When the African Rain Tree was ready, they would wrap its root system in burlap, wire and plastic, insert a grille of metal pipes and I-beams beneath it and lift the entire structure with jacks. They would load it onto an enormous transporter, similar to the kind used to haul the space shuttle, and move it to its new home. Mr. Cox says the job will cost in the “mid-six-figures.”

[image]Asi Cymbal

Detractors say that sounds traumatizing. “I heard [Mr. Cymbal] talk about not wanting to curse his karma,” says Derrel Thompson, who lives near the tree. “Well, then leave the tree alone.”

Builders have been uprooting and moving big trees since at least the 1920s, when William Randolph Hearst had cypresses trucked in from Paso Robles, Calif., to his castle in San Simeon, 40 miles away. Mr. Cox says his company has moved tens of thousands of large trees and 98% of them have survived, he says.

L. Thomas Chancey, a Fort Lauderdale arborist, says he was hired by the previous owner of the riverfront lot to see whether it was feasible to move the rain tree, and he concluded it was too risky. The property ended up in bankruptcy, and Mr. Cymbal bought it in 2011.

The dispute has blossomed into a battle as well over the design of Marina Lofts, by Bjarke Ingels, a 38-year-old Danish architect whose futuristic designs often leave critics swooning. Renderings of the development, known as Marina Lofts, show three large towers that look like stacks of white bricks, with chunks missing and a jagged split between two of the buildings.

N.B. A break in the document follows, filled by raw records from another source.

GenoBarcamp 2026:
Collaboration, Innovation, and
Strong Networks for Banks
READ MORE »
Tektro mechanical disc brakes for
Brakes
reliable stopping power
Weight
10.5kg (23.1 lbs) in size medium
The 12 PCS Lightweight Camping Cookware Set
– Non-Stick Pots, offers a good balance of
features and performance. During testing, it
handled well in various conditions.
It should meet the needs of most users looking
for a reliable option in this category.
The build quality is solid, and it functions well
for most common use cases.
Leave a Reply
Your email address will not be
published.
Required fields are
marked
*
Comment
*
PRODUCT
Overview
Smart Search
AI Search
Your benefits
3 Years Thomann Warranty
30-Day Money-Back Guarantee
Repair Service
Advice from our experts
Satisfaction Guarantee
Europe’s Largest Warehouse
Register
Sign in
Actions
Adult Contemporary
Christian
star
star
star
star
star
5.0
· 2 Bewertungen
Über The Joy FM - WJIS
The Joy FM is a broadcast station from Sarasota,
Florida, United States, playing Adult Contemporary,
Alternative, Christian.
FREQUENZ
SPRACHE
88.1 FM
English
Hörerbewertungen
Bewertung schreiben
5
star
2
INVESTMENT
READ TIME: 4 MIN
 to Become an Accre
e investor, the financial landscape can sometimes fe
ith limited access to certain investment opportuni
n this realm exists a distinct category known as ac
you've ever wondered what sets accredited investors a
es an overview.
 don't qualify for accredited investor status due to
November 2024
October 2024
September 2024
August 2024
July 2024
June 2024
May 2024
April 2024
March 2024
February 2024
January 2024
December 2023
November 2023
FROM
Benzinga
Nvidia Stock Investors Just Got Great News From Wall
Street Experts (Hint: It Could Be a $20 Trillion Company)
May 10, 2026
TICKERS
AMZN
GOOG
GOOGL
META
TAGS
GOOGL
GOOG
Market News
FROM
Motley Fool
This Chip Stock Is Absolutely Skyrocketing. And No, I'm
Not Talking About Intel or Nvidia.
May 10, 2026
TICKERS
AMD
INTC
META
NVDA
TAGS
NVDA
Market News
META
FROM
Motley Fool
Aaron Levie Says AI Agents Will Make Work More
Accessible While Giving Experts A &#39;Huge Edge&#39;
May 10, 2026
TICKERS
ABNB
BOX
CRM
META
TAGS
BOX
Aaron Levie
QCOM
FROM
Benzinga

Mr. Cymbal says he envisions it as a “cool, hip environment” that will draw young professionals with its affordable rents, eateries and a public plaza. It includes green roofs and landscaping, meaning the rain tree would be surrounded with greenery.

Joshua Miller, the 30-year-old owner of a media and graphic design studio, loves it. “It’s awesome,” he says. “People leave Fort Lauderdale because nothing new happens…This is new and different and creative.” He and a group of friends have been distributing petitions in support of the community at art walks and parties they organize.

Others aren’t as willing to see Marina Lofts take root. “Who cares about this architect?” says Bob Granatelli, 65, who lives in a neighboring building and considers the community imposing and incongruous, apart from being a threat to the rain tree. The design “is not so hip…It looks like a wall with a ragged edge.”

Opponents of Mr. Cymbal’s plans say they are glad he is developing the lot, but just want him to downsize Marina Lofts and build around the rain tree. “We’re not a bunch of crunchy granola fanatics,” says Rose Bechard-Butman of the Fort Lauderdale Garden Club.

She vows to press ahead with her fight. “I’m not saying I’m going to chain myself to the tree,” she says, with a laugh, “though it may come to that.”